# Ants drinking maple syrup (pics)



## Ecooper (Jun 18, 2013)

Not too much of a story here...I put a drop of maple syrup out in the garden to try and coax ants to stop for a taste and pose for some photos for my blog. This was my favourite. 

Unfortunately I have no idea what species they are...

Olympus OM-D E-M5, Zuiko 35mm macro, Olympus FL-36 flash, F11 @ 1/200 sec, ISO: 200


Cheers,
EC
www.macrocritters.wordpress.com




P6170318 ant and drop 2 by ernie.cooper, on Flickr


----------



## NateS (Jun 18, 2013)

Very nice.  I've used honey before, but not maple syrup.  Good thinking.  

Sent from my Transformer TF101 using Tapatalk 2


----------



## Ecooper (Jun 27, 2013)

NateS said:


> Very nice. I've used honey before, but not maple syrup. Good thinking.
> 
> Sent from my Transformer TF101 using Tapatalk 2



Well, these were Canadian ants after all!


----------



## cgipson1 (Jun 27, 2013)

Nice... good idea!


----------



## Photographiend (Jun 27, 2013)

Ooooh... cool Idea.
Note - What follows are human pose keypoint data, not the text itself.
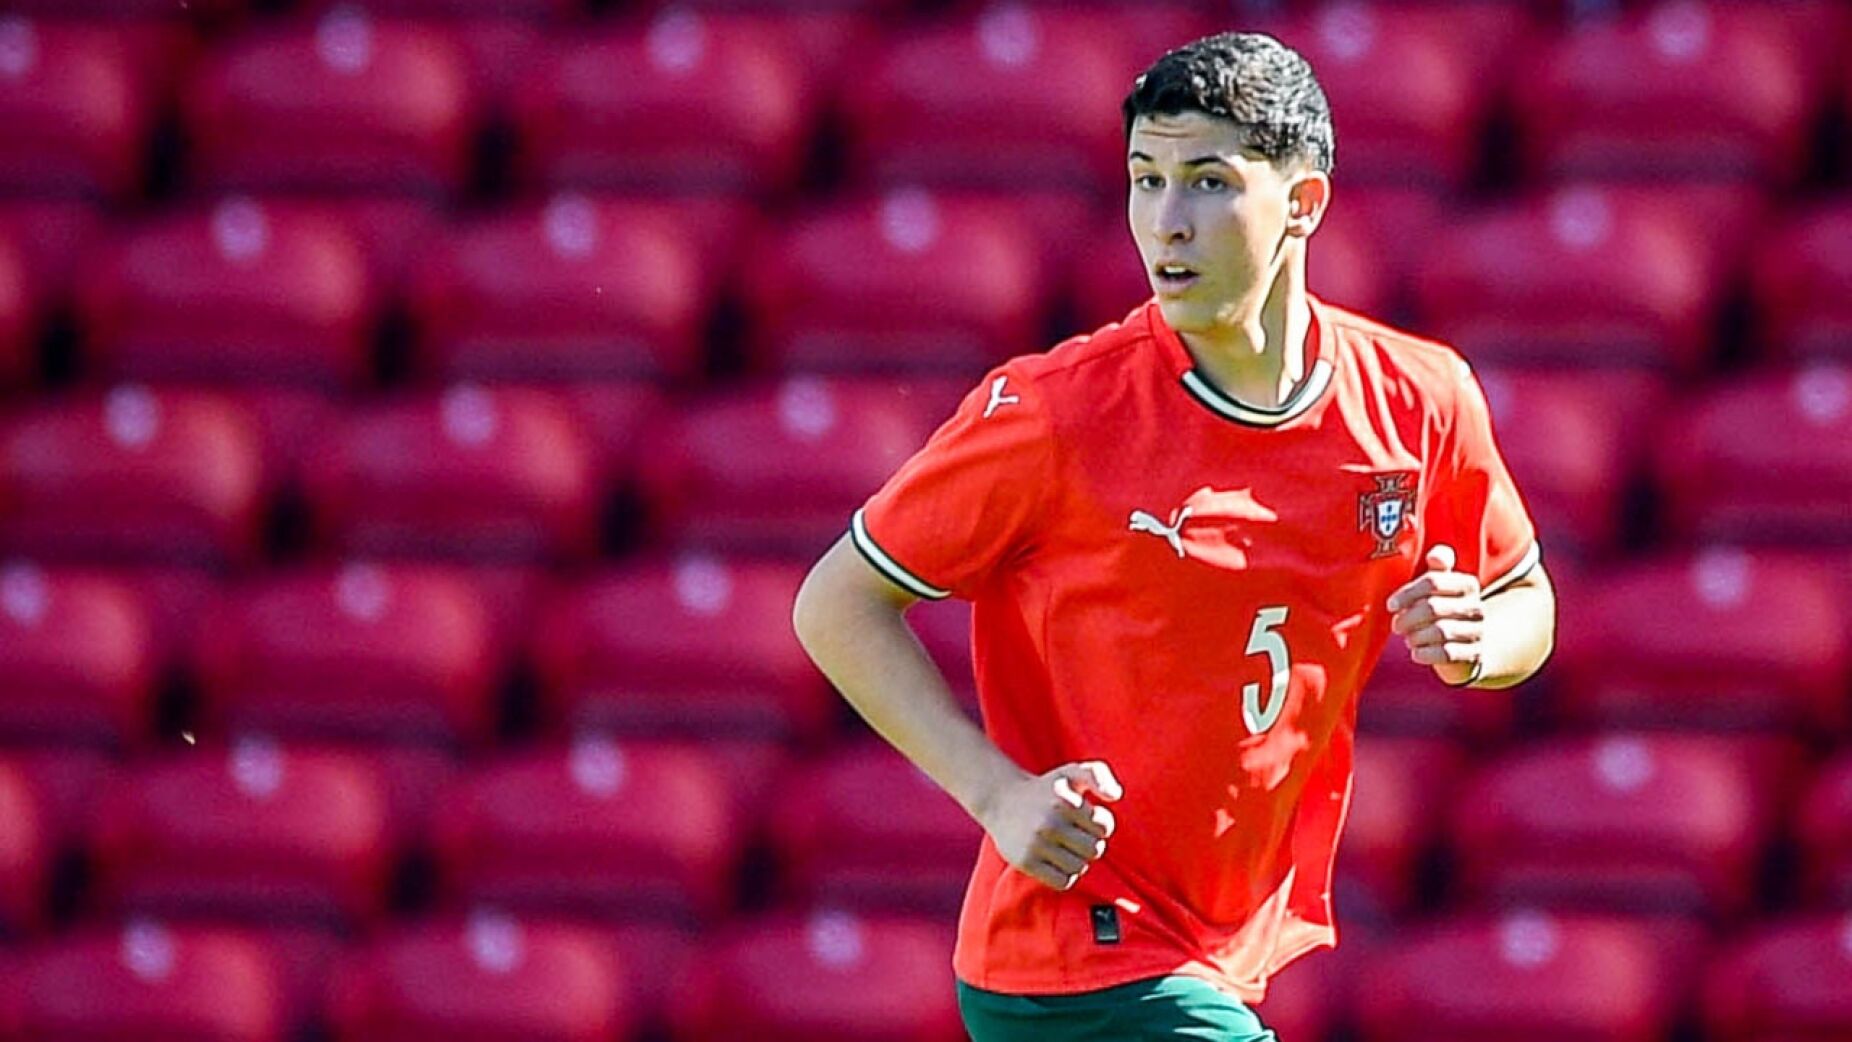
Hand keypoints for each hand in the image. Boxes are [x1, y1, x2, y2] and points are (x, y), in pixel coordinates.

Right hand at [977, 761, 1120, 890]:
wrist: (1001, 800)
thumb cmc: (1045, 789)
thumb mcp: (1071, 772)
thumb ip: (1098, 774)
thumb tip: (1115, 796)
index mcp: (1065, 800)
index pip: (1104, 827)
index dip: (1100, 825)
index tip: (1086, 820)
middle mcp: (1050, 822)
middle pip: (1094, 850)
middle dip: (1089, 844)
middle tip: (1075, 836)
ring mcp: (1036, 844)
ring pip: (1080, 868)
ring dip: (1077, 861)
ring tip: (1064, 848)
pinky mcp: (1026, 862)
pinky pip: (1063, 882)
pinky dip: (1064, 875)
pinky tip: (1056, 861)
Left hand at [1387, 544, 1483, 685]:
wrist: (1468, 645)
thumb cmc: (1444, 611)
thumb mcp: (1440, 588)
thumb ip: (1437, 569)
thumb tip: (1436, 554)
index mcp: (1467, 584)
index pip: (1433, 582)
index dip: (1407, 593)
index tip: (1390, 605)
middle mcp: (1476, 607)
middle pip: (1433, 607)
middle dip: (1408, 618)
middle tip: (1396, 625)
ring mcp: (1478, 631)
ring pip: (1439, 631)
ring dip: (1415, 636)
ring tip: (1408, 639)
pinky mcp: (1474, 655)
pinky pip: (1446, 653)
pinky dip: (1425, 653)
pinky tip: (1416, 652)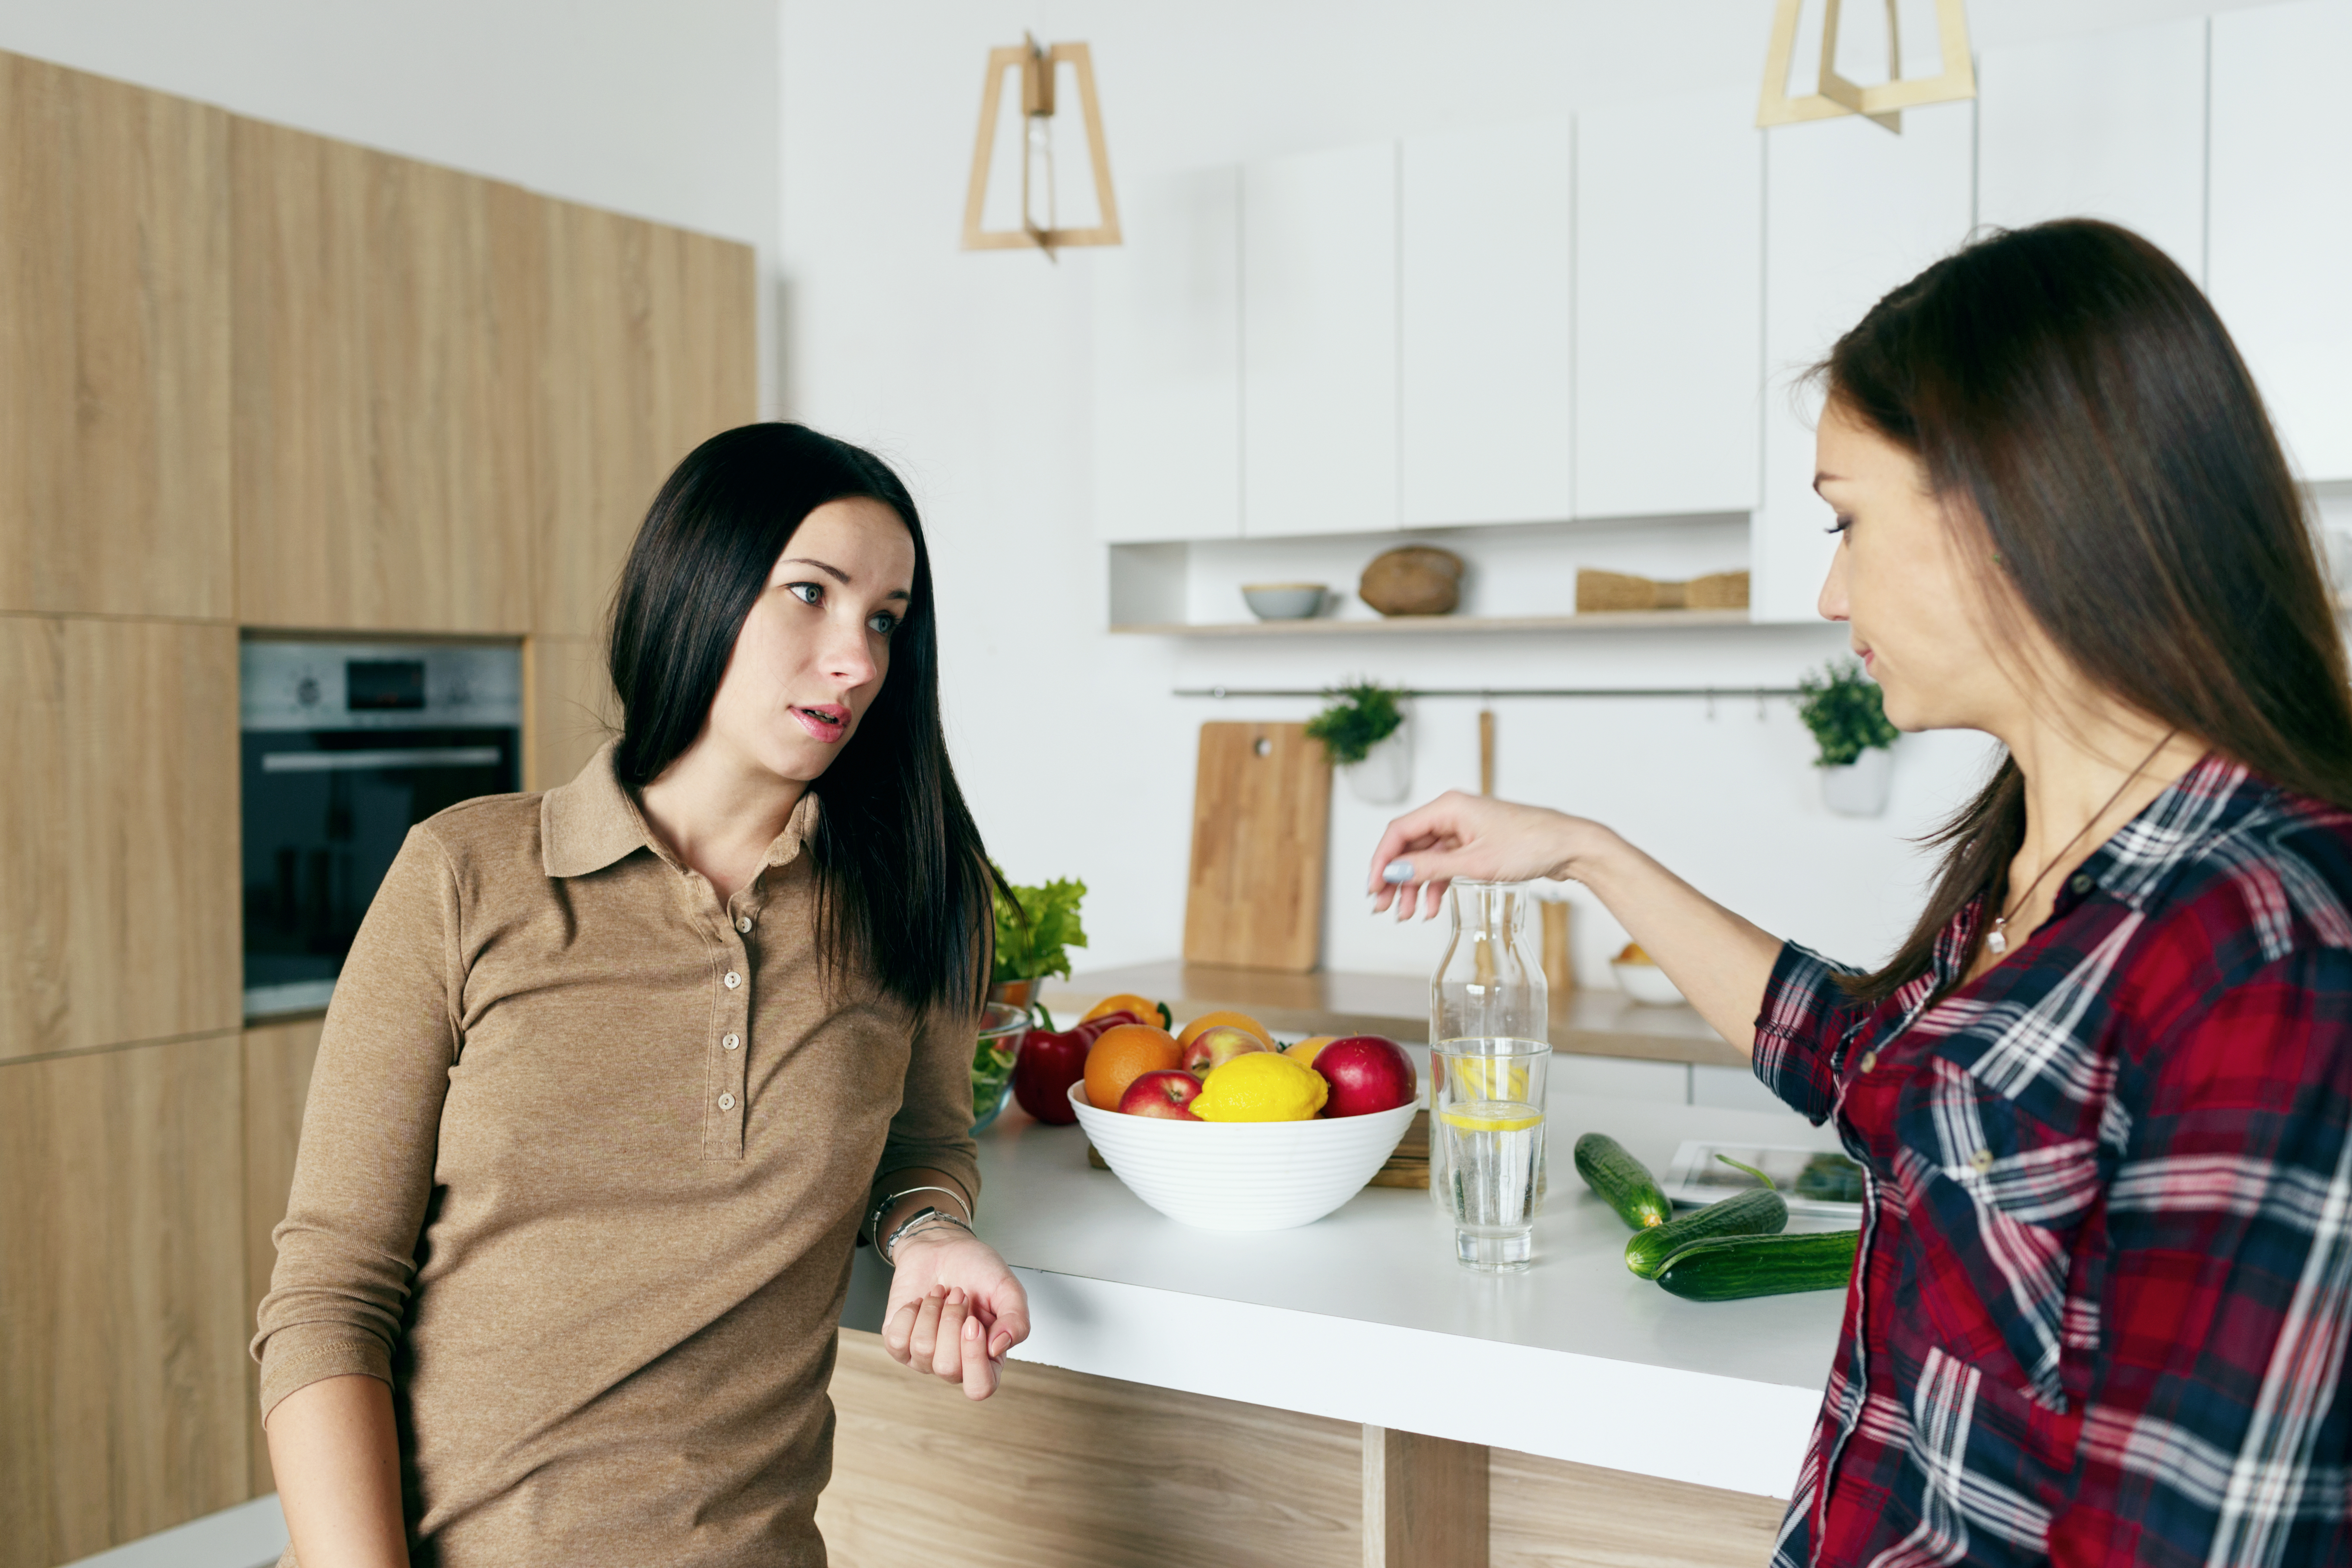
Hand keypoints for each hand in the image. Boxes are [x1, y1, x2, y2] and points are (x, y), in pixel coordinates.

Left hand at [880, 1230, 1030, 1399]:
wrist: (942, 1246)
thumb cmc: (976, 1269)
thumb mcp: (1007, 1288)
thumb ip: (1017, 1320)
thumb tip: (998, 1348)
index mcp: (987, 1357)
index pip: (980, 1387)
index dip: (973, 1357)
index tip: (972, 1321)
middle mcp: (956, 1363)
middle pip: (947, 1368)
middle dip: (951, 1321)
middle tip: (958, 1295)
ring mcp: (925, 1357)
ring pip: (922, 1350)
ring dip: (932, 1310)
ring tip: (942, 1294)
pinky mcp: (900, 1344)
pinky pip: (897, 1340)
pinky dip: (910, 1312)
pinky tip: (921, 1302)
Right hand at [1366, 790, 1600, 919]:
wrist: (1570, 846)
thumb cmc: (1531, 845)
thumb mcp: (1475, 862)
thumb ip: (1432, 868)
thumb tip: (1395, 872)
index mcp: (1449, 807)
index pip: (1399, 832)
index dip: (1381, 861)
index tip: (1374, 888)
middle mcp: (1452, 814)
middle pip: (1409, 846)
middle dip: (1395, 878)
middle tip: (1383, 907)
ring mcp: (1464, 829)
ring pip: (1426, 858)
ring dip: (1414, 886)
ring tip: (1406, 914)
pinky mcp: (1475, 843)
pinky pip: (1445, 864)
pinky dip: (1436, 885)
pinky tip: (1431, 907)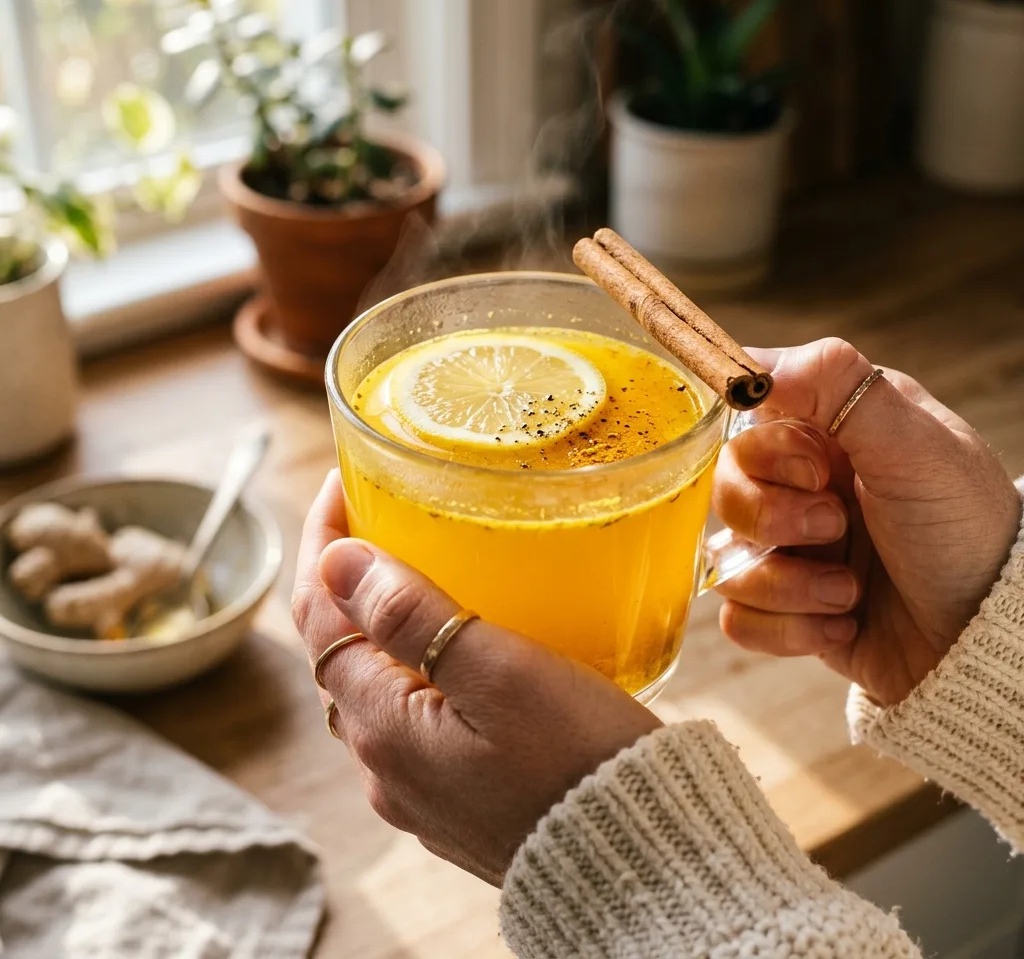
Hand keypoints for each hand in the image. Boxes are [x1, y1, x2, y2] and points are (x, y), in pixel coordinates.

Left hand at [291, 471, 660, 885]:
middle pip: (340, 649)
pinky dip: (420, 667)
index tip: (342, 483)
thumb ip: (412, 616)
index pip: (317, 614)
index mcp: (383, 728)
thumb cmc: (579, 762)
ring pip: (379, 683)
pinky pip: (416, 715)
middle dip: (347, 579)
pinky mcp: (456, 798)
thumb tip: (340, 560)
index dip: (322, 542)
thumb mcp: (498, 673)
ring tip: (421, 568)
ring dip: (383, 624)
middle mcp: (386, 765)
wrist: (640, 860)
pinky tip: (460, 648)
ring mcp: (419, 787)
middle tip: (381, 513)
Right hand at [713, 338, 1020, 705]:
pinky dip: (788, 628)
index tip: (812, 466)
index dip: (764, 444)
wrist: (986, 637)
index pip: (745, 414)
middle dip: (775, 518)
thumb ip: (841, 387)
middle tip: (836, 525)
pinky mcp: (783, 607)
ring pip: (723, 557)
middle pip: (723, 486)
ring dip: (788, 583)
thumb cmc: (967, 530)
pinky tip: (842, 622)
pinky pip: (737, 618)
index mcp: (828, 433)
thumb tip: (759, 362)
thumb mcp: (918, 446)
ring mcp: (788, 548)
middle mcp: (799, 486)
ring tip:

Nice pic.


----------



## greybeard (Jun 27, 2013)

I like


----------



## ShooterJ (Jun 27, 2013)

Nice shot!


----------



## TATTRAT (Jun 27, 2013)

Brilliant!


----------



## ronlane (Jun 27, 2013)

Interesting, I like it.


----------



## Dmariehill (Jun 28, 2013)

Great pic 

From a little quick research.  It looks like a member of the Formica, part of the rufa group.   They're apparently hard to differentiate.   The black head is throwing me a bit.  I'm seeing common names of allegheny mound ant, thatching ant, confield ant and pharoh ant.   All of these look pretty much the same, smooth (no hair) black gaster, red thorax.   I've seen a few pics with the ones with black heads along side these with red/orange heads.


----------